Crossing The Finish Line of Parenting

cindy
Mundane Alley
Published in
4 min readJun 14, 2018

I made it! I am crossing over the FINISH LINE and I fully expect awards and accolades. I’d like a gold medal even though I didn’t sprint one second of this journey but I maintained a turtle /slug like pace, slow but consistent. Sure I stopped along the way for a refreshing and much needed Pinot Grigio, I mean Gatorade, but I’m here, aren’t I?

Wow, you’re thinking, how can one person be so lazy yet accomplish a marathon? How can someone like you (me) run a full race with not one second of training? Can you run a marathon in slippers and sweatpants?

Not to brag but I have been training since 1998.

Instead of a 26.2 sticker glued to the rear window of my car, I’d like one that brags 18! Maybe I should have TWO stickers.

For what, you might be asking? Sitting at home in your pajamas at your computer? Napping with the dogs? Eating dry cereal?

Are you wondering, why do you (of all people!) deserve an award, a sticker, a medal for anything?

Listen, I think this is a major accomplishment, I got not one, but two kids to the age of 18!

Raising them was truly an exercise that pushed me to my limits.

How many times did I utter the words, “I can’t do this!” ?

Too many to count!

How many times did I cry, “Oy vey!” ?

But I pushed through.

There were times when I curled up on my bed and cried.

I wanted to quit. I kept moving forward even when my body felt like a sack filled with cement and my brain was like mush.

But…

I did it!

Disclaimer, my daughter isn’t 18 for a couple of weeks but I’m almost there. Its like being on mile 26.1.

The journey was long, I was tired. I didn’t think I could keep going. Not only did my muscles ache but there where times I wondered if I was going to make it. My stomach was often upset, my head felt like it was in a vice. Too many times to count did I nearly throw up.

Yeah, we’re still talking about parenthood.

Here are quotes from articles about running a marathon but don’t they fit in with parenting too?

“All I could focus on was how difficult it felt!”

“You want your friends and family in your corner.

“There was no bathroom in sight and it just happened!”

“You feel like you’ve been run through a meat tenderizer.”

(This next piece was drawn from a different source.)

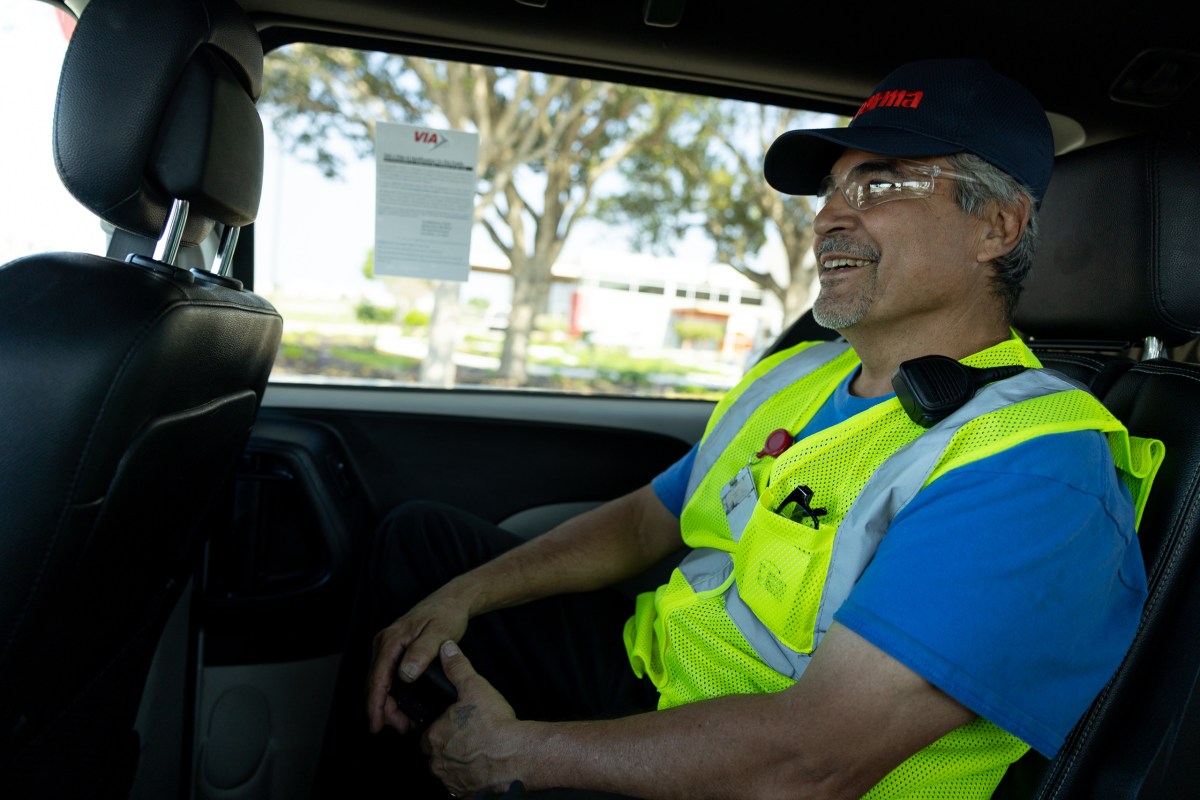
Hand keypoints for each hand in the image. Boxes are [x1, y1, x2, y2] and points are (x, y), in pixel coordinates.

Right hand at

“You wake up in a cold sweat.”

“You may feel like a failure.”

“It’s seriously daunting.”

“You’re running on guts. On fumes. Your muscles twitch. You throw up. You’re delirious… There’s no way out of this hell you’re in.”

“Its a task of sorts which can include terrific highs and lows.”

“You draw deep and pull something out of yourself.”

I’m reminded of the time my daughter vomited hot Cheetos all over me and our light colored carpet when I read this one: “You wonder later, ‘How did I do that?’ ”

Indeed.

When I cried as the toilet full of poop overflowed all over the bathroom floor: “There’s a moment where you can either quit, fold, or say to yourself, ‘I can do this.’ ”

I combed lice from my daughter’s hair for over three hours: “You learn a lot about yourself, your physical and mental limits.”

Before the kids get up and the house is quiet, I’m drinking coffee: “There’s not a better feeling than when you have found that moment of balance and harmony.”

Up all night with a newborn/sick child/kid who won’t go to bed: “The body does not want you to do this.”

And then as I see my kids practically grown up, I realize those sleepless, difficult years with them are firmly behind me not unlike the rear view lights on a car driving into the distance, vanishing from sight.

It makes me a little sad.

Just a little.

Because you know, after a marathon, you are exhausted and its time to relax and decompress and let your body regulate. Once kids turn 18 and graduate high school, you automatically get a luxury cruise and a bottle of champagne, right? Well, we should.

Or at least a sticker for the car, “18: WE MADE IT!” And every exhausted parent can honk at one another in solidarity.